The "crawl budget":
Quote:
There is also not a hard limit on our crawl. The best way to think about it is that the number of pages that we crawl is roughly proportional to your PageRank. So if you have a lot of incoming links on your root page, we'll definitely crawl that. Then your root page may link to other pages, and those will get PageRank and we'll crawl those as well. As you get deeper and deeper in your site, however, PageRank tends to decline.
Another way to think about it is that the low PageRank pages on your site are competing against a much larger pool of pages with the same or higher PageRank. There are a large number of pages on the web that have very little or close to zero PageRank. The pages that get linked to a lot tend to get discovered and crawled quite quickly.
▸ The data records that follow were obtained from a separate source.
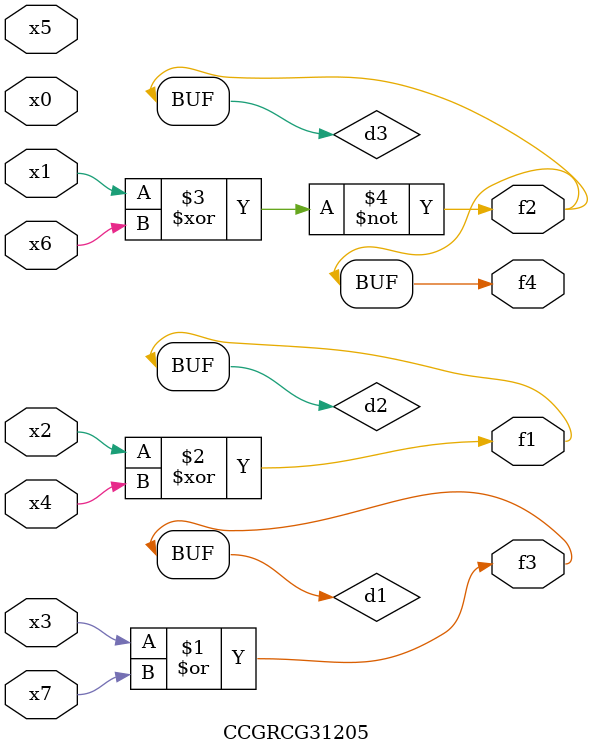
<source format=v>
module CCGRCG31205(
	input x0, x1, x2, x3, x4, x5, x6, x7,
	output f1, f2, f3, f4
);

	wire d1, d2, d3;

	or (d1, x3, x7);
	xor (d2, x2, x4);
	xnor (d3, x1, x6);
	assign f1 = d2;
	assign f2 = d3;
	assign f3 = d1;
	assign f4 = d3;
endmodule

</source>
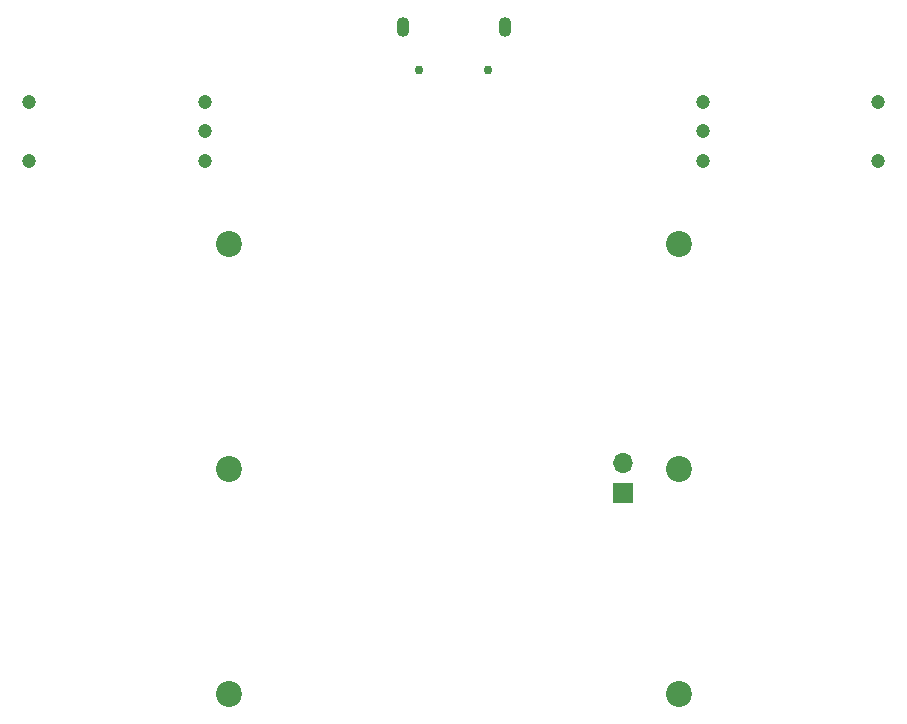
<source format=gbr>
%TF.GenerationSoftware,KiCad,Pcbnew,8.0.8*%
%TF.CreationDate,2025-03-01T19:05:57+01:00*%
%TF.ProjectId,numbpad,6e756d62-7061-4642-9e6b-696361645f70,rev?*%
%TF.SameCoordinates,Original*%
%TF.FileFunction,Soldermask,Top*%
%TF.FilePolarity,Negative*%
%FSLAX46Y46*%
G04 Gerber Fmt 4.6, Leading zero omitted, Abs format (unit mm)*
G04 Created by KiCad (PCBNEW 8.0.8) date 2025-03-01 19:05:57*
%MOMM*%
%LPD*%
G01*
G04 APERTURE LIST*
%ADD10C,1.200000*%
%ADD11C,2.200000*%
%ADD12R,1.700000X1.700000*%
%ADD13O,1.700000X1.700000*%
%ADD14C,0.750000*%
%ADD15O,1.100000X1.700000*%
G04 APERTURE END LIST*
D10*
%TO.C,SW23*%
X178056250Y-68937500D03*
X178056250Y-73937500D03*
X163156250Y-73937500D03*
X163156250Y-68937500D03*
X163156250Y-71437500D03*
%TD*%
%TO.C,SW20*%
X106106250Y-73937500D03*
X106106250Y-68937500D03*
X121006250Y-68937500D03*
X121006250Y-73937500D03*
X121006250Y-71437500D03*
%TD*%
D11*
%TO.C,H6*%
X123031250Y-100012500D03*
%TD*%
%TO.C,H1*%
X123031250Y-80962500D03*
%TD*%
%TO.C,H2*%
X161131250Y-80962500D03*
%TD*%
%TO.C,H3*%
X123031250Y-119062500D03*
%TD*%
%TO.C,H4*%
X161131250Y-119062500D03*
%TD*%
%TO.C,H5*%
X161131250Y-100012500D03*
%TD*%
D12*
%TO.C,SW17*%
X156393750Y-102056250D03*
D13*
X156393750Y-99516250D03*
%TD*%
D14*
%TO.C,USB1*%
X139191250Y-66232000D03*
X144971250Y-66232000D03*
D15*
X137761250Y-62582000D03*
X146401250Y-62582000D03*
%TD*%
M02*

</source>
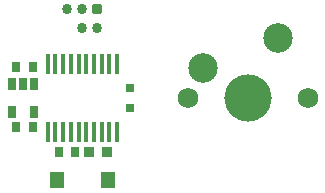
<source format=gts>
%TF.GenerationSoftware,KiCad,Pcbnew,9.0.0*%
%TF.CreationDate,2025-02-28T17:55:05+00:00*%
%TF.ProjectId,vm_keycap_button_0.1,766d5f6b-6579-4636-9170-5f627574746f,v0.1*%
%TF.SameCoordinates,PX5a995c0PY47868c0*%
%TF.FileFunction,Soldermask,Top*%
%TF.FilePolarity,Negative*%
%FSLAX46Y46*%
G04 Gerber Fmt 4.6, Leading zero omitted, Abs format (unit mm)*
G04 Created by KiCad (PCBNEW 9.0.0) date 2025-02-28 17:55:05*
%MOMM*%
%LPD*%
G01*
G04 APERTURE LIST*
G04 Aperture macros list*
%AMRoundRect*
0 Rectangle with rounded corners*
0 $1 Rounding radius*
0 $2 $3 $4 $5 $6 $7 $8 $9 X,Y pos of 4 corners*
0 Add a 4 corners polygon primitive as box body*
4,1,4,$2,$3,$4,$5,$6,$7,$8,$9,$2,$3,0*
0 Add four circle primitives for the rounded corners*
1,1,$1+$1,$2,$3*
1,1,$1+$1,$4,$5*
1,1,$1+$1,$6,$7*
1,1,$1+$1,$8,$9*
0 Add four rect primitives between the rounded corners*
20,1,$1+$1,$2,$3,$4,$5,0*
20,1,$1+$1,$4,$5,$6,$7,0*
20,1,$1+$1,$6,$7,$8,$9,0*
20,1,$1+$1,$8,$9,$2,$3,0*%
G04 Aperture macros list end*
%ADD10R,0.810000X0.860000*%
%ADD11C,1.750000*%
%ADD12C,4.000000*%
%ADD13C,2.500000*%
%ADD14R,0.800000X0.800000*%
%ADD15R,0.800000X0.900000*%
%ADD16R,0.700000X1.000000*%
%ADD17RoundRect,0.172720X-0.259080X-0.259080X0.259080X-0.259080X0.259080X0.259080X-0.259080X0.259080X0*%
%ADD18C,0.863600*%
%ADD19O,0.360000X1.740000*%
%ADD20R,1.230000X1.360000*%
G04 APERTURE END LIST*
D10*
%TO.C,R1*%
X-7430000Y-4600000D03*
X-5930000Y-4600000D03*
%TD*%
D11*
%TO.C,SW2*%
X920000Y0D03*
D12*
X6000000Y0D03*
D11*
X11080000Y0D03*
D13*
X2190000Y2540000D03*
X8540000Y5080000D03*
%TD*%
D14*
%TO.C,D1*%
X-3980000Y-850000D03*
X-3980000Y850000D03*
%TD*%
D15*
%TO.C,C2*%
X-12170000Y2600000D03*
X-13570000Y2600000D03*
%TD*%
%TO.C,C3*%
X-12170000Y-2500000D03*
X-13570000Y-2500000D03*
%TD*%
D16*
%TO.C,U2*%
X-12050000Y1200000D03*
X-13000000Y1200000D03*
X-13950000Y1200000D03*
X-13950000Y-1200000D03*
X-12050000Y-1200000D03*
%TD*%
D17*
%TO.C,J1*%
X-6710000Y7474800D03*
D18*
X-6710000Y5900000D03*
X-7980000Y7474800D03*
X-7980000Y5900000D03*
X-9250000Y7474800D03*
%TD*%
D15*
%TO.C,C1*%
X-9980000Y-4600000D03*
X-8580000Y-4600000D03*
%TD*%
D19*
%TO.C,U1*%
X-10910000Y-2870000D03*
X-10260000Y-2870000D03*
X-9610000Y-2870000D03*
X-8960000Y-2870000D03*
X-8300000Y-2870000D03*
X-7650000Y-2870000D03*
X-7000000Y-2870000D03*
X-6350000Y-2870000D03*
X-5700000Y-2870000D03*
X-5050000Y-2870000D03*
X-5050000Y2870000D03*
X-5700000Y2870000D03*
X-6350000Y2870000D03*
X-7000000Y2870000D03*
X-7650000Y2870000D03*
X-8300000Y2870000D03*
X-8960000Y2870000D03*
X-9610000Y2870000D03*
X-10260000Y2870000D03*
X-10910000Y2870000D03*
%TD*%
D20*
%TO.C,SW1*%
X-5800000Y-7000000D03*
X-10160000Y-7000000D03*
%TD*%
M02*

</source>
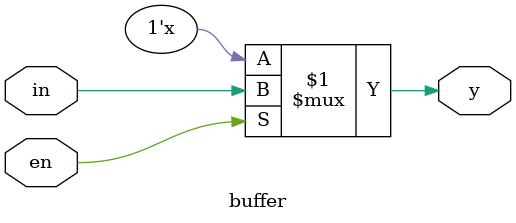
<source format=v>
`timescale 1ns / 1ps


module buffer(
input in,en,
output y
    );
   /* When en = 1, output y = in.
      When en = 0,    output y = Z (high impedance).
    */
    assign y = en ? in : 1'bz;
endmodule


</source>
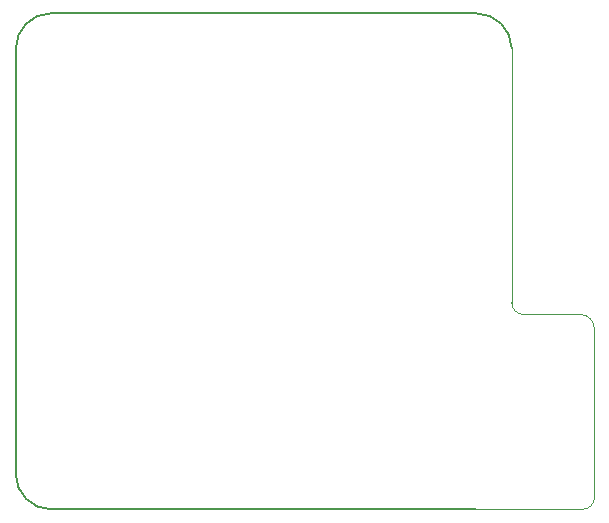
<source format=gbr>
%TF.GenerationSoftware,KiCad,Pcbnew,9.0.2*%
%TF.CreationDate,2025-07-23T20:38:51-05:00*%
%TF.ProjectId,Smart Motor,536d6172-7420-44d6-9f74-6f722e6b6963,rev?*%
%TF.SameCoordinates,Original*%
%TF.FileFunction,Profile,NP*%
%FSLAX46Y46*%
G04 Gerber Fmt 4.6, Leading zero omitted, Abs format (unit mm)*
G04 Created by KiCad (PCBNEW 9.0.2) date 2025-07-23 20:38:51*
%MOMM*%
%LPD*%
G01*
G04 APERTURE LIST*
%TA.AperFunction,Profile*%
%ADD10C,0.200000*%
%TD*%
%TA.AperFunction,Profile*%
%ADD11C,0.050000*%
%TD*%
G04 APERTURE END LIST*
D10*
X120000000Y-108000000D02*
G75*
G02*
X123000000Y-105000000I3000000J0D01*
G01*
X159000000Y-105000000D02*
G75*
G02*
X162000000Y-108000000I0J-3000000D01*
G01*
X159000000Y-147000000D02*
X123000000Y-147000000D01*
D11*
X168000000Y-147000000D02*
X159000000Y-147000000D01*
X162000000Y-108000000D02*
X162000000Y-129500000D01*
X163000000Y-130500000D02*
X167800000Y-130500000D01*
X169000000Y-146000000D02*
G75*
G02*
X168000000Y-147000000I-1000000J0D01*
G01*
D10*
X120000000Y-144000000D02*
X120000000Y-108000000D01*
X123000000Y-105000000D02*
X159000000Y-105000000D01*
D11*
X163000000Y-130500000D02*
G75*
G02*
X162000000Y-129500000I0J1000000D01*
G01*
D10*
X123000000Y-147000000D02*
G75*
G02*
X120000000Y-144000000I0J3000000D01*
G01*
D11*
X167800000Y-130500000D02*
G75*
G02*
X169000000Y-131700000I0J-1200000D01*
G01*
X169000000Y-131700000D02*
X169000000Y-146000000D01*
M02*

</source>
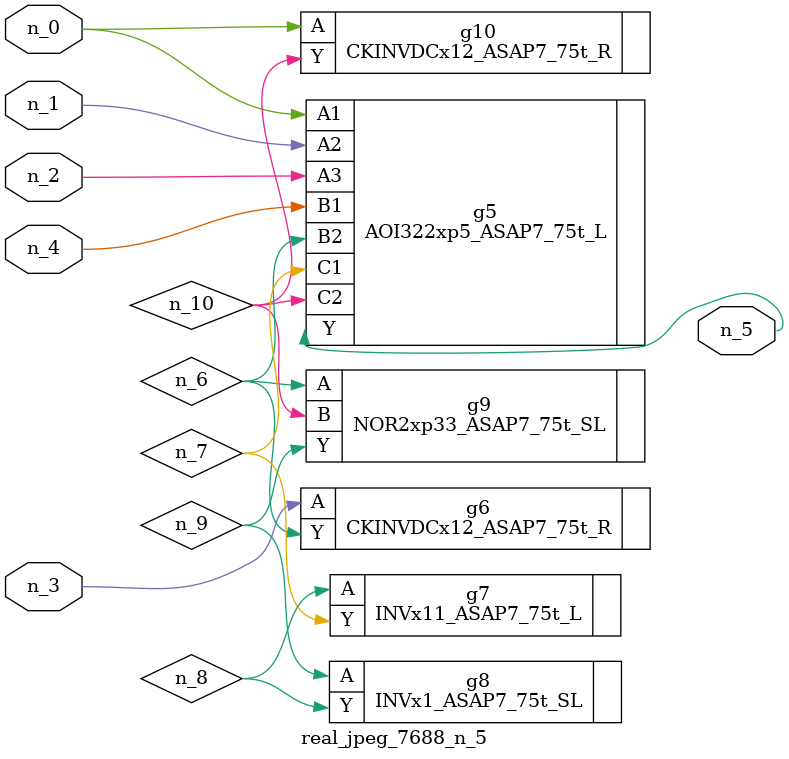
<source format=v>
module real_jpeg_7688_n_5 (n_4, n_0, n_1, n_2, n_3, n_5);

input n_4;
input n_0;
input n_1;
input n_2;
input n_3;

output n_5;

wire n_8;
wire n_6;
wire n_7;
wire n_10;
wire n_9;

AOI322xp5_ASAP7_75t_L g5 ( 
.A1(n_0),
.A2(n_1),
.A3(n_2),
.B1(n_4),
.B2(n_6),
.C1(n_7),
.C2(n_10),
.Y(n_5)
);

CKINVDCx12_ASAP7_75t_R g10 ( 
.A(n_0),
.Y(n_10)
);

CKINVDCx12_ASAP7_75t_R g6 ( 
.A(n_3),
.Y(n_6)
);

NOR2xp33_ASAP7_75t_SL g9 ( 
.A(n_6),
.B(n_10),
.Y(n_9)
);

INVx11_ASAP7_75t_L g7 ( 
.A(n_8),
.Y(n_7)
);

INVx1_ASAP7_75t_SL g8 ( 
.A(n_9),
.Y(n_8)
);


endmodule
</source>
The lower PageRank pages are likely to be crawled not quite as often.
|
The recent blogosphere babble re "page speed" I think is clarified by this:
Quote:
One thing that's interesting in terms of the notion of a crawl budget is that although there are no hard limits in the crawl itself, there is the concept of host load. The host load is essentially the maximum number of simultaneous connections that a particular web server can handle. Imagine you have a web server that can only have one bot at a time. This would only allow you to fetch one page at a time, and there would be a very, very low host load, whereas some sites like Facebook, or Twitter, might have a very high host load because they can take a lot of simultaneous connections.
|